Saved entries
^^^^

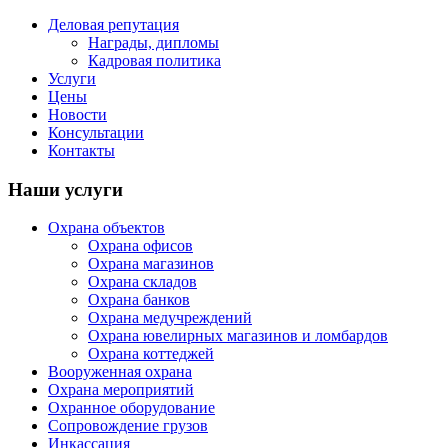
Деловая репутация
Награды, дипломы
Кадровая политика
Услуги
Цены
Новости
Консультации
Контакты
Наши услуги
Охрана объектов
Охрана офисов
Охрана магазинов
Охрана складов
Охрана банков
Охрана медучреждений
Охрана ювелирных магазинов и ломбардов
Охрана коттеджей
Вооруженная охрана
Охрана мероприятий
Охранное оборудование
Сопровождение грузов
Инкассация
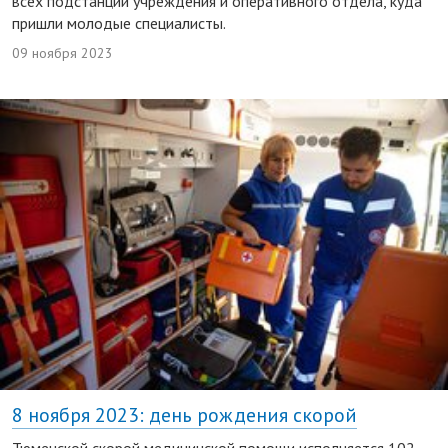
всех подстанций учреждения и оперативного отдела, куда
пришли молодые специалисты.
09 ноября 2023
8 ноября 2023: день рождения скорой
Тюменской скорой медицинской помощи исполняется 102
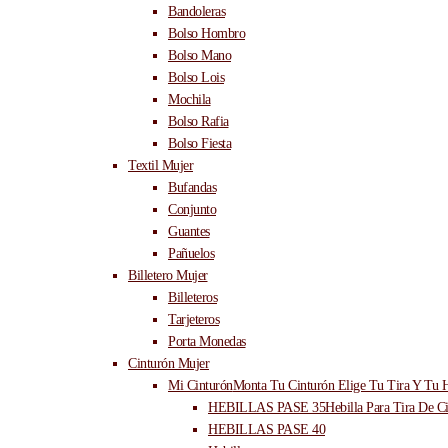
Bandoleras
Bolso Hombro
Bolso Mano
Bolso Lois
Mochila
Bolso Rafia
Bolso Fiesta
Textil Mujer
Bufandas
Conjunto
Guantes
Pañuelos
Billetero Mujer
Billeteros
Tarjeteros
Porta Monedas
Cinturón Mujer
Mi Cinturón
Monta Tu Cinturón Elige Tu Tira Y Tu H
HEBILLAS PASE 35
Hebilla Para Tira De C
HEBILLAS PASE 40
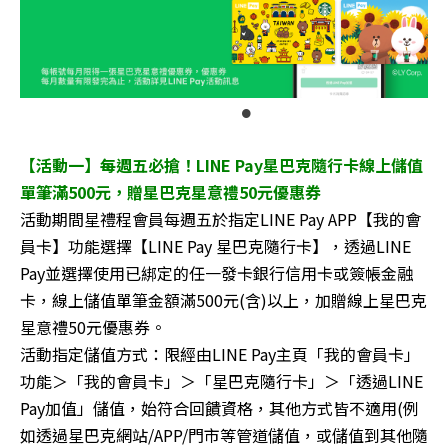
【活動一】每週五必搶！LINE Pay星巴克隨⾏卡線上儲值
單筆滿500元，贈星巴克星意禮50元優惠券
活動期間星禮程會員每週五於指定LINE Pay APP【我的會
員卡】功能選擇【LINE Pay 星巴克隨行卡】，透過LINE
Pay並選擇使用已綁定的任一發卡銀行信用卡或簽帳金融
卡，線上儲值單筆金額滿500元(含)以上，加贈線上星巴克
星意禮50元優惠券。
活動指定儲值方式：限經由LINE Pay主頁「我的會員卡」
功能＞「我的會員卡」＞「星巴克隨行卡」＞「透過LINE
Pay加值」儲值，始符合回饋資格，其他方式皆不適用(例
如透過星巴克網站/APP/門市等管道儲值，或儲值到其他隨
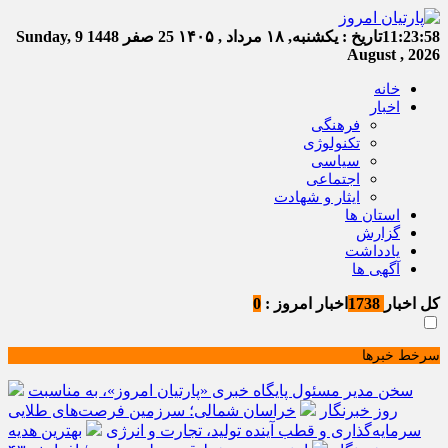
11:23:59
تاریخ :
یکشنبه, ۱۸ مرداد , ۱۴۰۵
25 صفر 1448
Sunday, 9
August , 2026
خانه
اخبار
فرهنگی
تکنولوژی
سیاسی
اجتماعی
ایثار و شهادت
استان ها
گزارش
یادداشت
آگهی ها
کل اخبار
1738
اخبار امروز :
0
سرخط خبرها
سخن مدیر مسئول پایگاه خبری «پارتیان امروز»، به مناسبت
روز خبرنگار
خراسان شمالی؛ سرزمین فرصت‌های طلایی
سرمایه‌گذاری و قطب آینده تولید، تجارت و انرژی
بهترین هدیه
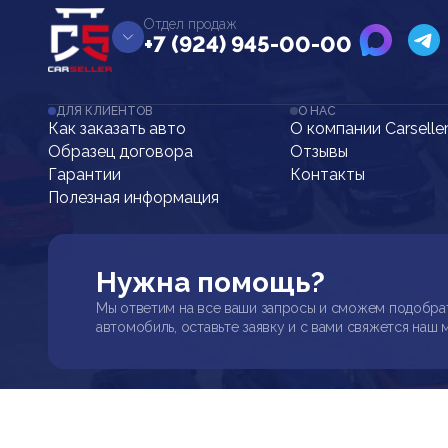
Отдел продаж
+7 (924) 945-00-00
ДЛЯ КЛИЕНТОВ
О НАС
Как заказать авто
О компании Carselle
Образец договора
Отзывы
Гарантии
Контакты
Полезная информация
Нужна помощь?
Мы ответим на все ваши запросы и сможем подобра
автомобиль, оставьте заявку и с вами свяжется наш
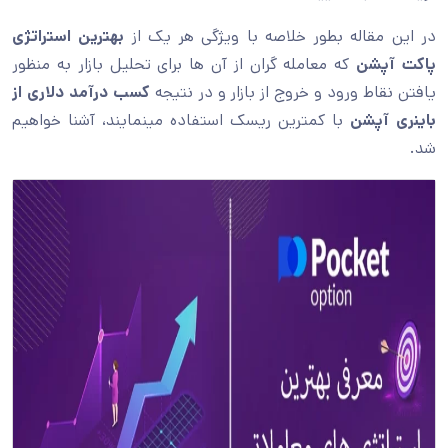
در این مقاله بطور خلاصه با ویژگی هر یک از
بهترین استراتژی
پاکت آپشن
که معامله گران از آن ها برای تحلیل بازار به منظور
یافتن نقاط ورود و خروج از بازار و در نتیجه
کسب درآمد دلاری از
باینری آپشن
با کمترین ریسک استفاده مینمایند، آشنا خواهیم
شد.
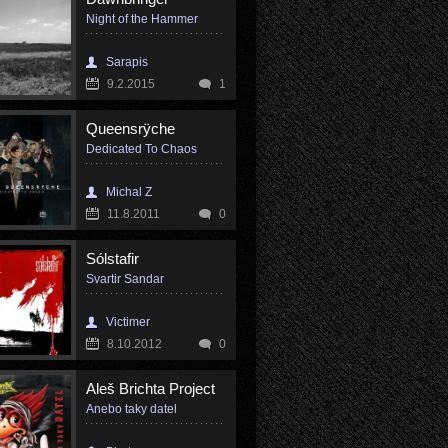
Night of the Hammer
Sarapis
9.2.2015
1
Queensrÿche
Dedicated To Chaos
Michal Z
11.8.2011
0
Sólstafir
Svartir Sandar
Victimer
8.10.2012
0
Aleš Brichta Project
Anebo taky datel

^^^^

## Job item
Copy out the rows word for word, beginning with the line containing "Night of the Hammer" and continuing through the last line of the rows.

## Completed task
Night of the Hammer
Sarapis
9.2.2015
1
Queensrÿche
Dedicated To Chaos
Michal Z
11.8.2011
0
Sólstafir
Svartir Sandar
Victimer
8.10.2012
0
Aleš Brichta Project
Anebo taky datel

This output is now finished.